Friday, June 8, 2018


I hated junior high. Hated it. I went from playing on the playground at Longfellow and Stratton and Madison Elementary Schools, where "smart" was an acceptable currency to Washington Irving Junior High, where no one wanted to be smart and all the girls wore makeup and the cafeteria served brown hamburger gravy over rice or mashed potatoes, and no one liked it, but no one brought lunch from home because that wasn't cool. And I didn't understand, somehow, that everyone felt as uncool, and uncertain, and unloved as I did, and that's why so many kids were so, so mean, and so, so, so unkind.

I think maybe that's why I fell in love with IMPERFECT:  POEMS ABOUT MISTAKES, AN ANTHOLOGY FOR MIDDLE SCHOOLERS, Tabatha Yeatts' new book. I know other people have already reviewed the book, so I won't spend a lot of time on it, other than to say it's a collection of more than seventy poems and quotes about making mistakes. The kind of poems that you read and just know that the poet was inside your life or inside your head. Poets include lots of folks that show up at Poetry Friday every week and then some other "classical" poets, like Ella Wheeler and Carl Sandburg. There are endnotes about making good decisions and apologizing effectively.  I LOVE the book and can't wait to share it with the sixth graders I will be teaching next year.


Through this course
we'll explore the art of being thirteen
going on fourteen

We'll practice sitting on a chair
without falling on the floor,
posting in the class group chat
without hurting anyone's feelings,
having a crush on a ninth grader
without losing your dignity.

In our year together
we'll entertain a range of frequent emotions
without frustration being a frequent visitor.

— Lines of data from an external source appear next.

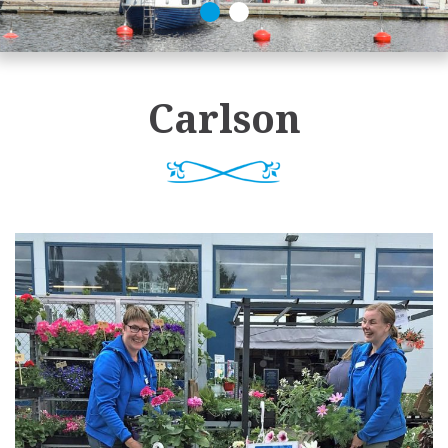
Carlson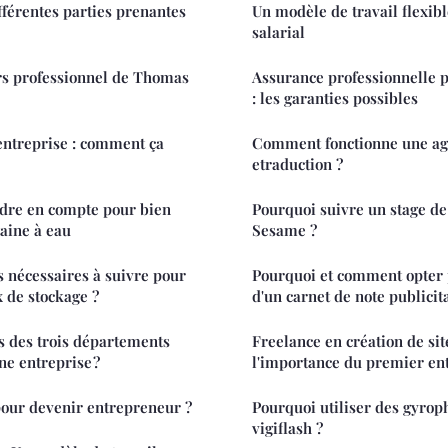
fférentes parties prenantes
Un modèle de travail flexibl
salarial
rs professionnel de Thomas
Assurance professionnelle p
: les garanties possibles
entreprise : comment ça
Comment fonctionne une ag
etraduction ?
ndre en compte pour bien
Pourquoi suivre un stage d
taine à eau
Sesame ?
s nécessaires à suivre pour
Pourquoi et comment opter 
x de stockage ?
d'un carnet de note publicit
es des trois départements
Freelance en création de site
ne entreprise ?
l'importance du premier en
pour devenir entrepreneur ?
Pourquoi utiliser des gyrop
vigiflash ?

We'll experience rejection,
some days all before lunch.

There are tissues on the teacher's desk.

Bathroom humor will be tolerated
on a limited basis.

The teacher will try not to roll her eyes at you
if you try not to roll yours at her.
We'll read what many others have written
about being alive,
and we'll write what we think and feel,
or at least some of it.
Some of it we'll bury on the playground
when nobody's looking.

Evaluations will be gentle,
since nobody has ever mastered
the art of thirteen
going on fourteen.
Or any other age, really.
We're all just figuring it out as we go along.

Ready? Let's begin.

Ruth Hersey


Make a mistake for goodness sake!
Take a risk in being wrong.
Listen to a different drummer
Write the words to your own song.

Be wild and woolly whenever you can.
Be foolish and daring and brave.
Be silly and fun. Skip when you run.
And try not to always behave.

Be honest and fair. Act like you don't care.
Be loving and caring and free.
Just be yourself. Take care of your health.
And don't listen to people like me.

Charles Ghigna


Are you sorry?

I don't know
but I have your
wounding words

splashed across
my brain and heart
like spray-painted letters-

and eye-catching--

how can I think other thoughts
with these here
taking up all the room?

I carefully
peel up the words
like stickers,

letter by letter
tugging up the edges,
and pulling carefully--

when they rip,
I start over,
picking from another side
until finally…
they all come loose,
flimsy and flat,

so I crumple them up
and toss them away.

Tabatha Yeatts

Kiesha is hosting Poetry Friday at Whispers From the Ridge. Head on over to read lots more great poetry.


Linda B said...

I'm just sorry I didn't have it when I was teaching those middle-schoolers! It's a gift for all ages, perhaps, but is a perfect one for showing how imperfect everyone really is.

Tabatha said...

Thank you, Carol!! I wish I could have given IMPERFECT to middle-school you :-)

Mary Lee said...

This would have DEFINITELY been my favorite book in middle school.

Donna Smith said...

Middle school can be rough, as can high school, and adulthood! This is a good book for everyone!

Whispers from the Ridge said...

So glad this book is out there for this age group. It sounds amazing.

Jane @ said...

I remember, as an adult, when I finally realized that most of us are just muddling along, making things up as we go along! Growing up I always felt like everyone else knew what they were doing and had it all together - how mistaken I was!!

Michelle Kogan said...

Glad this book is out there too, for all to find, read, reread and talk about our own mistakes. Thanks for sharing it Carol!

Diane Mayr said...

It's a fine collection. I purchased a hardcover copy for the library I work in and I hope those who need it, find it.

Buffy Silverman said...

It is a perfectly imperfect collection--so glad you plan to share it with your students

Ramona said...

I think it's time I picked up a copy of this book. Love Ruth Hersey's poem and these words: "Evaluations will be gentle."

Heidi Mordhorst said...

Middle school is the hardest hardest hardest, I think...and I think it often starts in 5th grade these days. You'll be terrific in 6th, especially with this book to help!